Vers l’ère de Yôwa[2] (je ne me rappelle pas bien, il y a si longtemps !), pendant deux ans, on fut dans un état misérable à cause de la famine. Ou bien il y eut de la sécheresse au printemps et en été, ou bien des tempêtes et des inondations en automne et en hiver. Les malheurs se succédèrent, et on ne put récolter les cinq espèces de grain[3]. C’est en vain qu’on laboura au printemps et qu’on repiqua en été[4] : on n’eut pas le plaisir de récolter à l’automne, ni celui de conserver en hiver.
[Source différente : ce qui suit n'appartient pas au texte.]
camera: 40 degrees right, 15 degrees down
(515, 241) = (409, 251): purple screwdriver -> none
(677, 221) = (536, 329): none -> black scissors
Aussi, les gens des provinces quittèrent leurs terres et passèrent leurs frontières, ou bien oublièrent leurs maisons et allèrent vivre dans les montagnes. On commença toutes sortes de prières ; on pratiqua des exorcismes extraordinaires : mais sans résultat. La vie urbaine dépend de la campagne pour toutes sortes de choses ; mais comme la campagne n’apportait rien à la capitale, comment celle-ci eût-elle pu garder sa dignité ? Avec des supplications, on offrait de vendre tous ses trésors ; mais personne n’en voulait. Parfois, on trouvait acheteur ; mais l’or pesait moins que les céréales. Les mendiants étaient nombreux sur les routes, emplissant nos oreilles de leurs cris déchirants. Et dans cette misère s’acheva la première année.

Alors qu’on attendait, avec l’année suivante, un état de choses meilleur, la peste éclata, et ce fut encore bien pire. Tout le monde mourait de faim et, de jour en jour, nous

  1. Allusion à Ninntokou (voir le Kojiki, ci-dessus, p. 77).
  2. Une seule année : 1181.
  3. C’est-à-dire : le millet, le panic, le riz, les blés (froment et orge) et les haricots (de deux sortes). Comp. le Kojiki, XVII, ci-dessus, p. 50.
  4. Au Japon, où l’agriculture est plutôt une horticulture minutieuse, on sème le riz fin avril et, au commencement de juin, on repique le plant. La moisson se fait en octobre.